Deferred Tax Reconciliation (v4180.00) is calculated using the above equation. On the Direct and Indirect Cash Flow Statements, this account can be accessed by analyzing Non-Operating Income (v4200.00). On the FAS 95 Cash Flow Statement, this account can be accessed by analyzing Non-Operating Sources (FAS 95) (v4520.00).

Historical Averages

You can forecast an account based on its historical average. Strategic Modeling calculates the historical average of that account and apply it to all forecast periods.

For example, for three historical periods in a file, the respective sales were 100, 110, and 121. If the forecast periods, you want to forecast sales as a historical growth rate. Strategic Modeling calculates historical growth rates to apply to forecast periods. Without data input, Strategic Modeling grows sales at 10% in all periods.

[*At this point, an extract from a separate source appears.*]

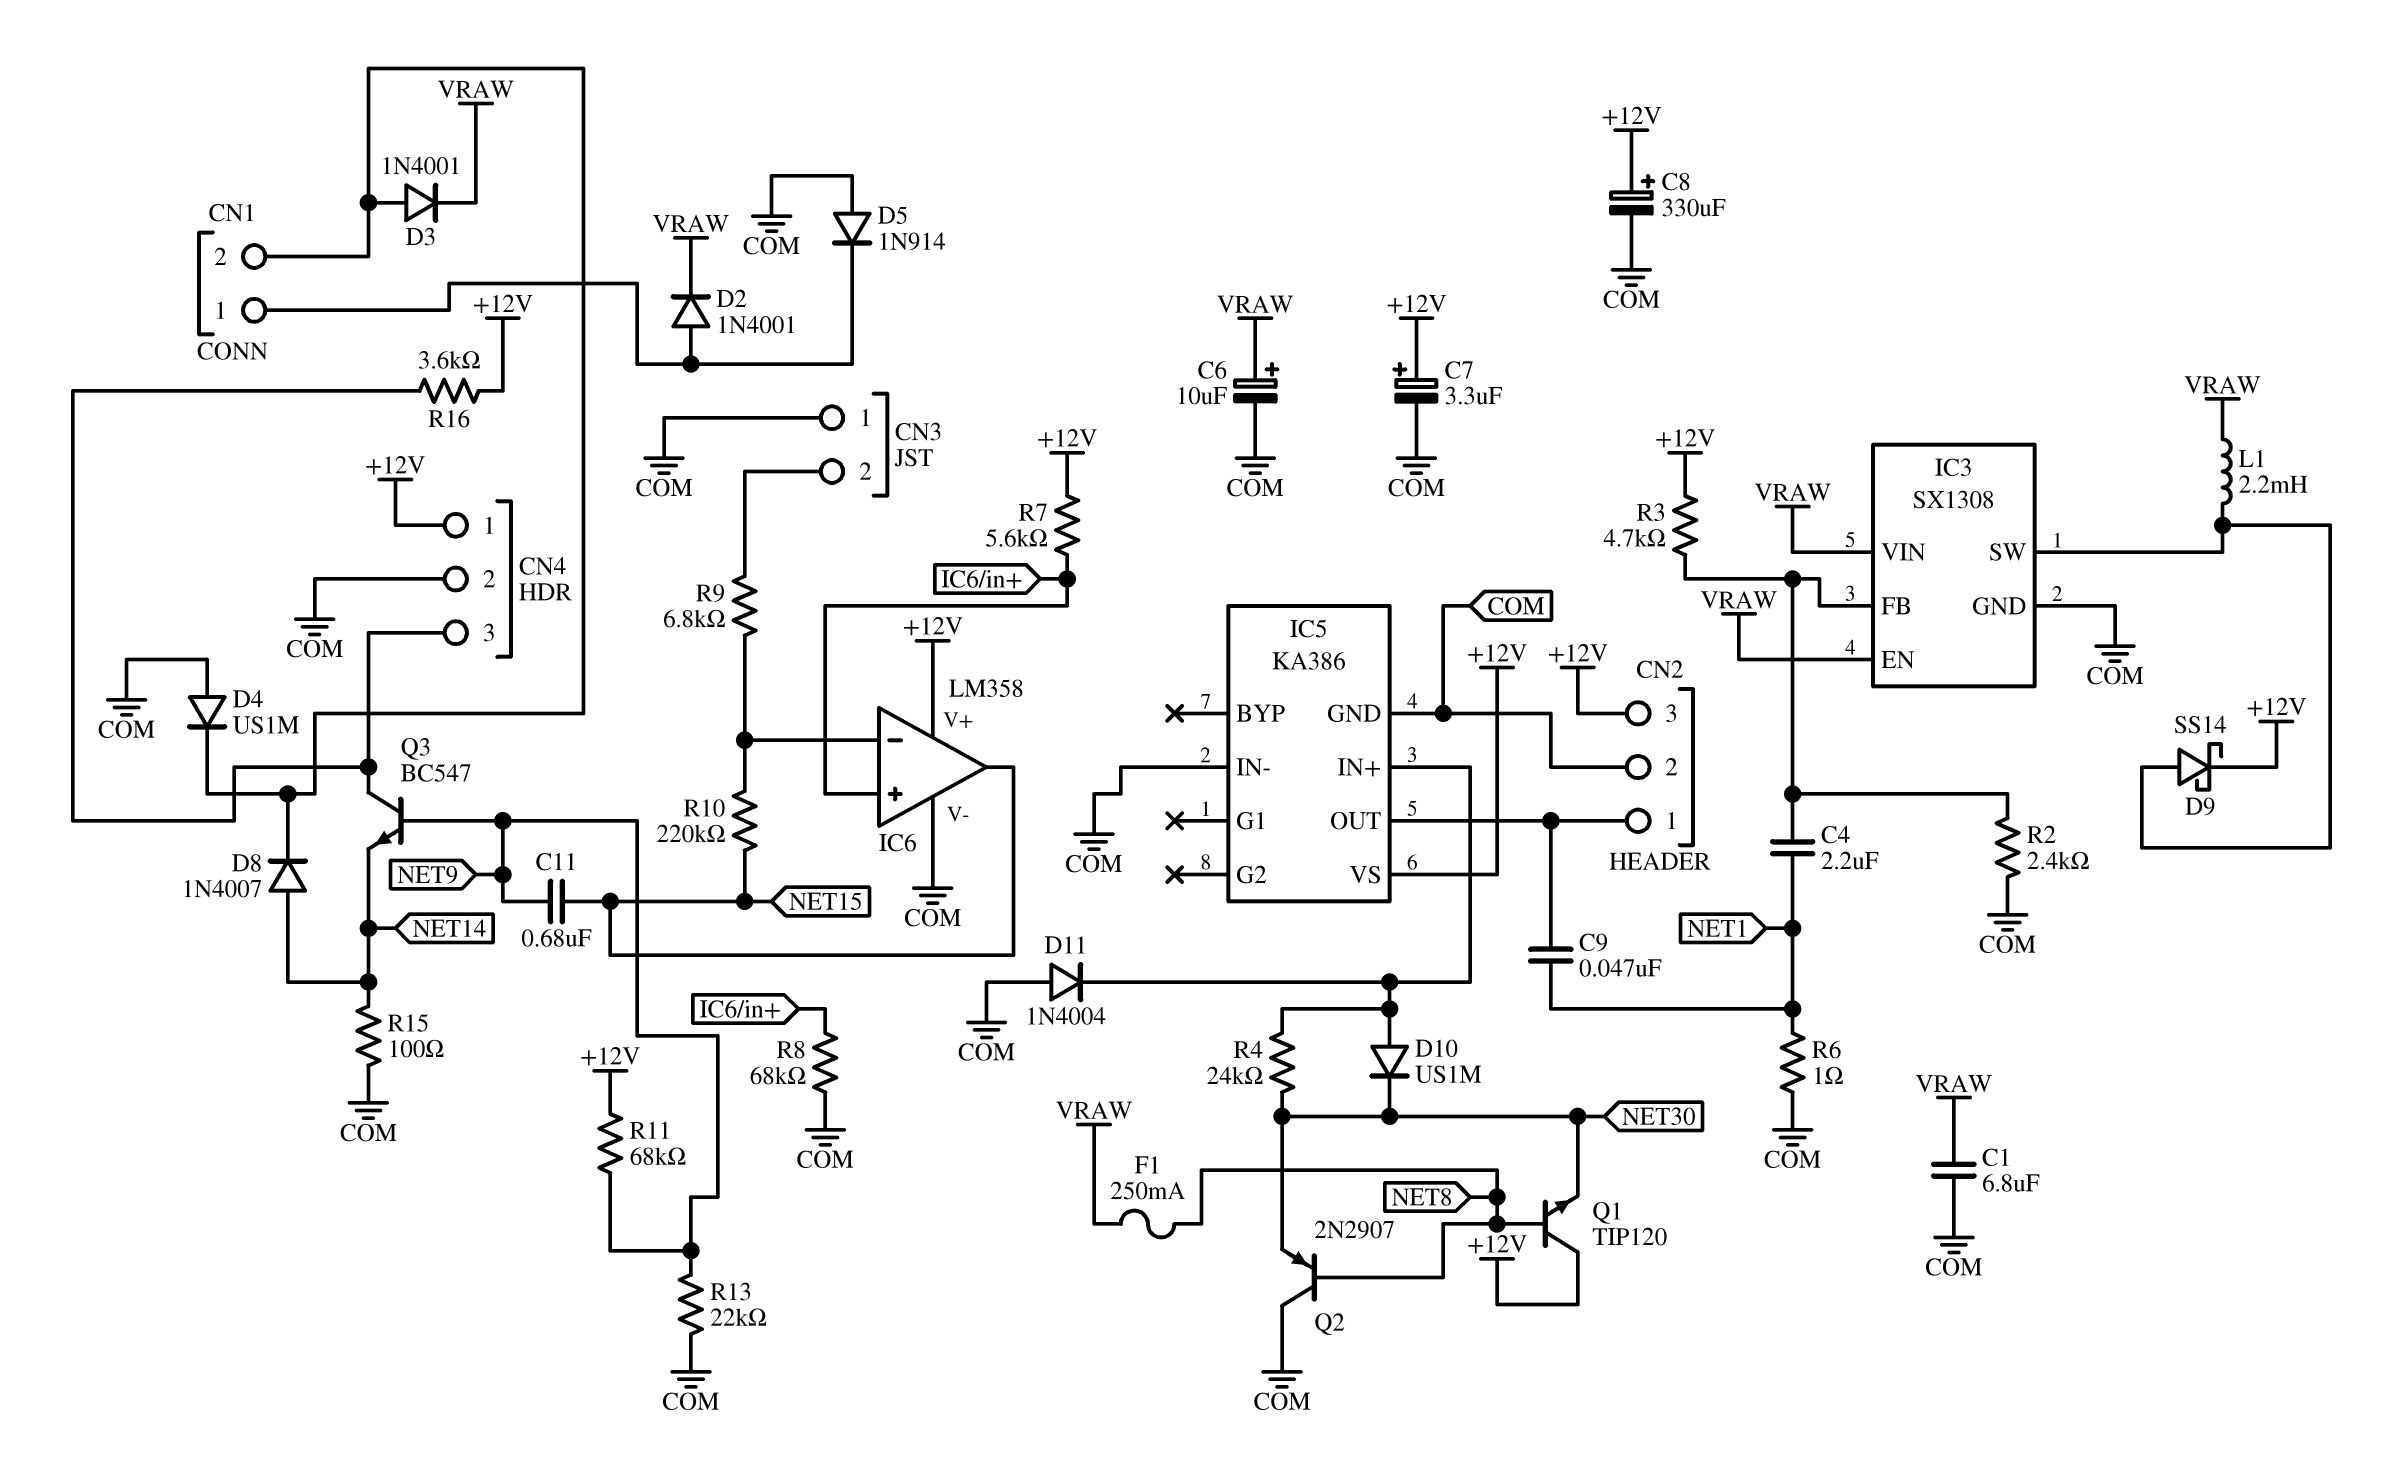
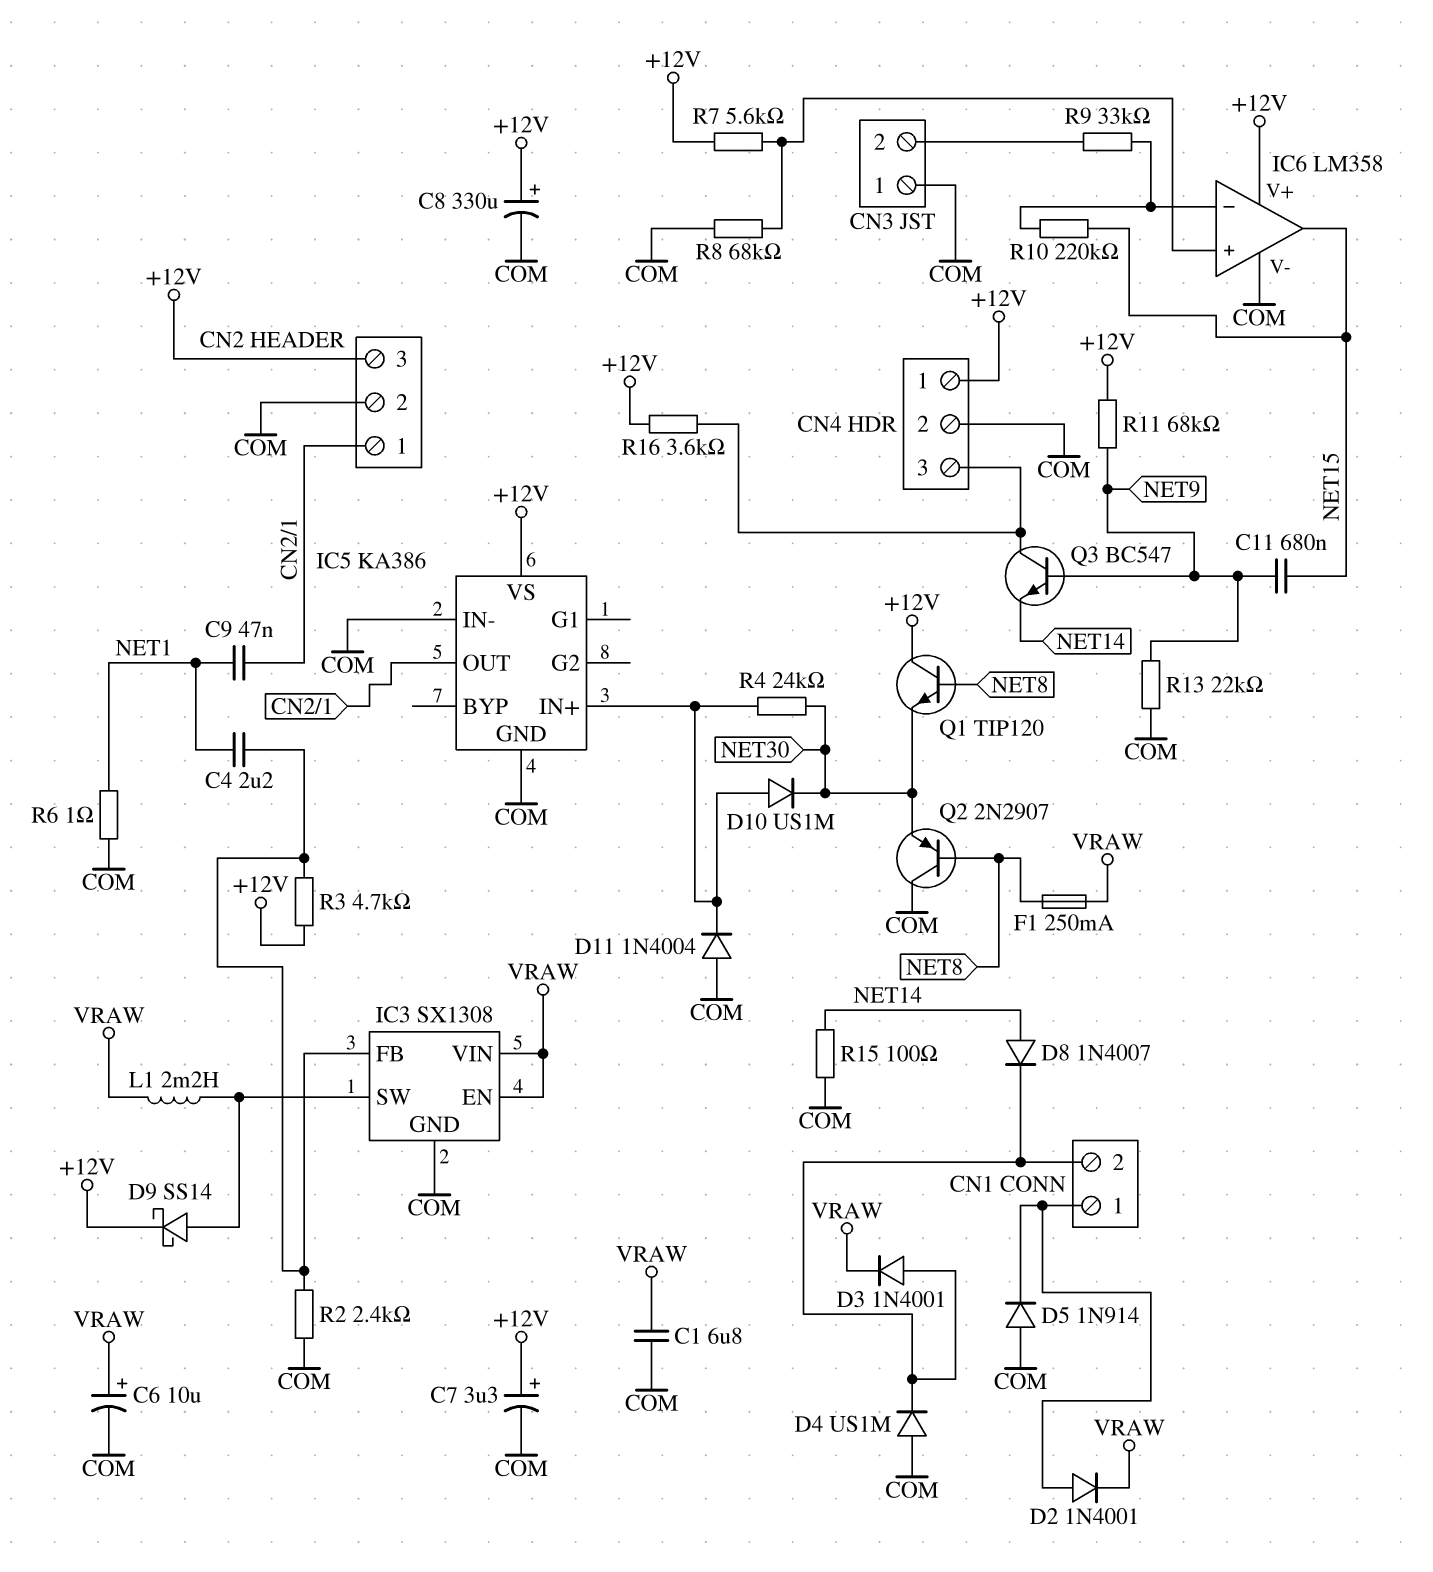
R9: 6.8k (CN3/2, IC6/in-) -> 33k (CN3/2, IC6/in-)

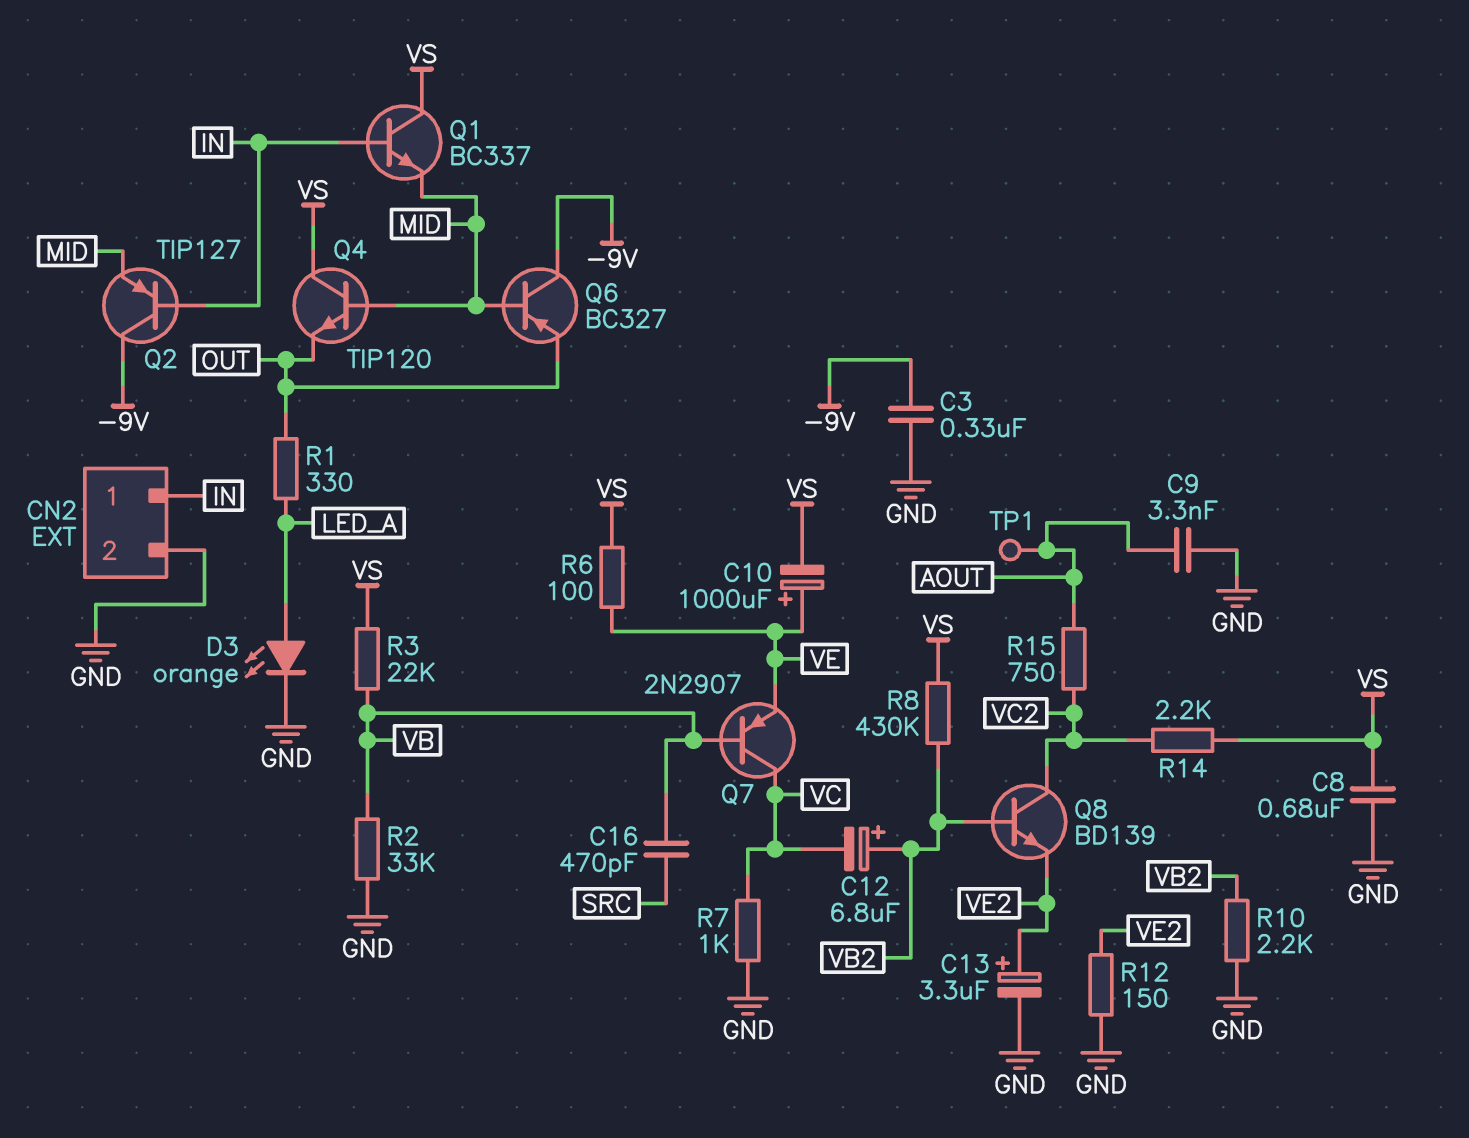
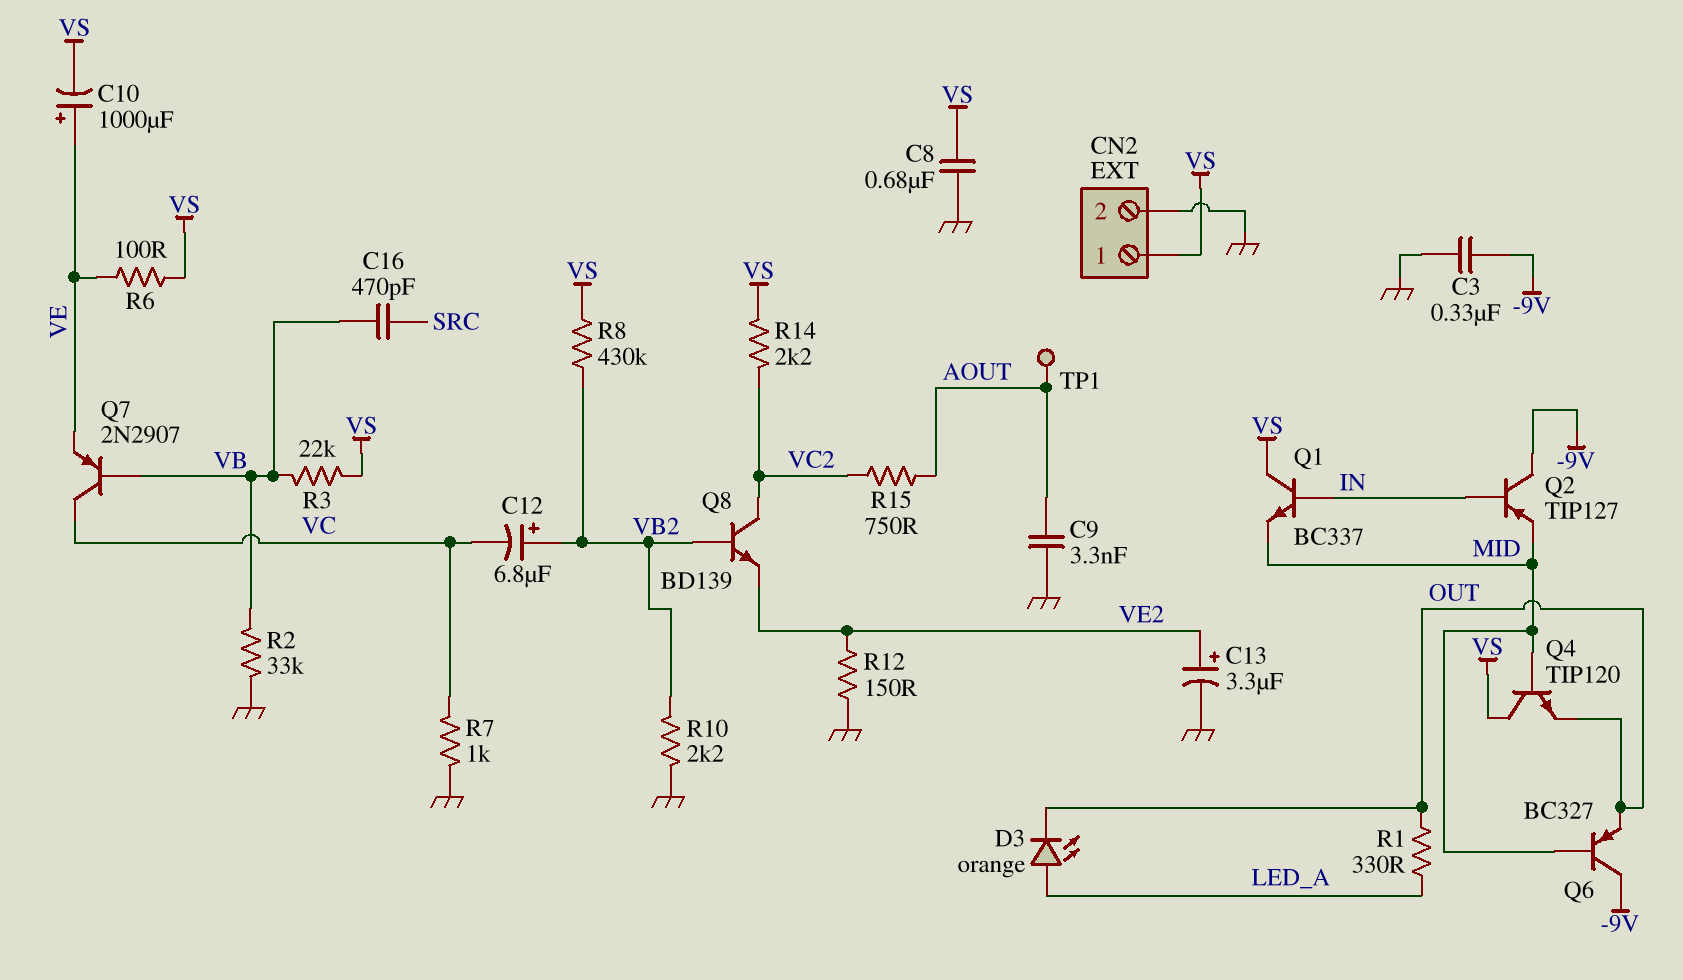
CN2 pin 1: IN -> VS
D3: LED orange (A LED_A, K GND) -> LED orange (A LED_A, K OUT)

This is a dynamic forecast method. If you changed one of the historical years, recalculating the file would change the sales forecast by applying the new historical average. If you changed the amount of historical years, recalculating the file would change data dependent on the historical average.

The number of years for the historical average is determined through the Time dialog, where you set the amount of years for the historical average. In the case of growth rates, you must select three years of history to get two growth rates. The other place to determine the amount of time to use for the historical average is the Account Status & Groupings Dialog. The Historical Average tab enables you to determine, for each account, how many periods to use in calculating the historical average.

The historical average calculation is a weighted calculation. Say, for example, you forecast Cost of Goods Sold as a historical average percentage of Sales. You have two years of historical data as follows:

Sales 100 200

COGS

70

110

The historical average calculation sum all the sales values and COGS values and calculate the percentage. In this case, 180 (70 + 110) divided by 300 (100 + 200) would yield a historical average percentage of 60. The alternative is to calculate the percentage in each period and take the historical average of the percentages. Doing that here would return a historical average percentage of 62.5. Weighting is a superior method of calculation.